===== Supplied records

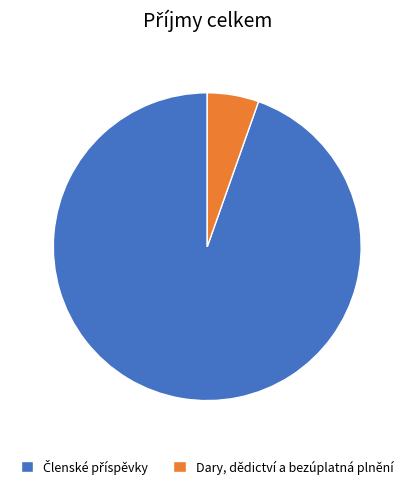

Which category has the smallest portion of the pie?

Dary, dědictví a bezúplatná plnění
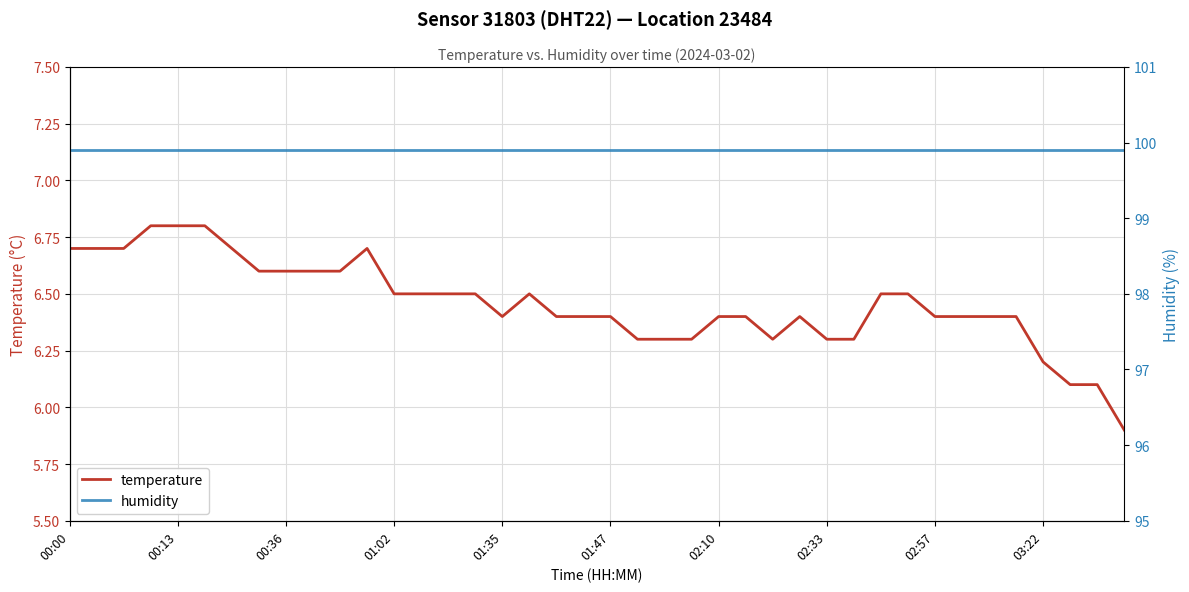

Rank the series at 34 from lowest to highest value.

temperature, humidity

==========

Write out the listing above line for line, without any changes, and omit the pictures from your answer.

Reply:
Which category has the smallest portion of the pie?

Dary, dědictví a bezúplatná plnění

Rank the series at 34 from lowest to highest value.

temperature, humidity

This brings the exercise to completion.